Understanding Sleep Disorders in Children


Understanding Sleep Disorders in Children

Sleep is a well known naturally occurring condition of the body and mind, characterized by decreased sleep, relatively reduced sensory activity, decreased muscle activity and inhibition of most voluntary muscles during REM (Rapid Eye Movement) sleep. People experience sleep during their lives when they have fallen asleep through the normal sleep cycle, usually from the age of seven until the age of twenty-five. Children also experience sleep during childhood up to the age of around thirteen. During the adolescent years, children may experience sleep during their adolescent years up to the age of around thirteen. Sleep duration and quality during sleep vary with age, with young children experiencing extremely deep sleep, while adults may only experience a few brief arousals during the night.

Sleep cycles begin with the period of light sleep, which is known as the waking stage and is followed by the period of deep sleep known as the new sleep or resting stage. The average sleep cycle is between four and seven and a half hours. The stages of sleep are as follows:

A. A few minutes of very active sleep at the beginning of the day, before leaving bed, is required for the formation of the physical body’s base and is also necessary for the repair of the tissues that are damaged during sleep and for the maintenance of the energy supply for daytime activity. A few minutes of sleep in the morning is necessary for the maintenance of alertness and for making a good start to the day.

B. A fairly long sleep period of about eight or nine hours is required for the restoration of the mental processes to the levels they were at the beginning of the day. The brain must be awakened and the various functions of the body pumped of enough blood for the processes to operate properly. The body does not retain everything that is put into it during the day, so sleep is not the same as a time for the body to regroup and reorganize its mental and physical functions.

C. In the early morning, the body begins its preparation for the various activities of the day. This includes the setting of the stage for the awakening of the central nervous system and the preparation of the organs for the flight or fight reactions to upcoming physical challenges. As the body rises from the non- REM sleep stage it is important to allow sufficient time for the oxygenated blood to leave the body. The body is at the point where it is not dependent on oxygen for the maintenance of its functions, so the process of hypoxia or falling asleep takes place when the normal blood flow to the brain is interrupted. The most common symptoms that result from this condition are difficulty in falling asleep, irritability, lack of concentration and memory problems.
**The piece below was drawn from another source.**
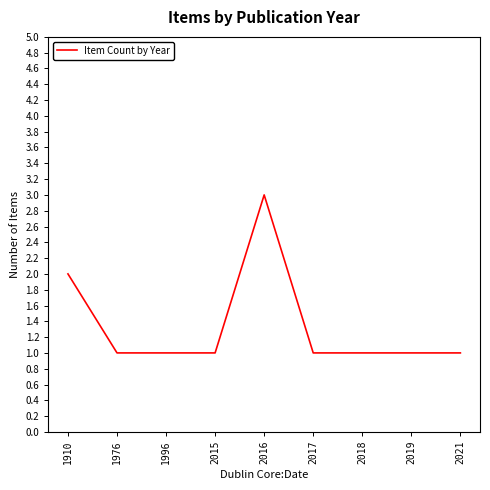

At which category does the chart reach its peak across all series?

2016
D. Childhood sleep problems are more likely to occur if there is an interrupted sleep cycle, especially if there is the existence of an underlying medical condition like nervousness or hyperactivity. The interruption of sleep patterns is the main cause of disturbed sleeping habits, which can lead to the development of sleep disorders in adulthood. For instance, obstructive sleep apnea interrupts breathing at night and is responsible for obstructive sleep apnoea. The use of certain drugs including benzodiazepines, tranquilizers, alcohol, and nicotine is also associated with the development of the sleeping disorder known as insomnia, which is often associated with the development of sleep problems in adults.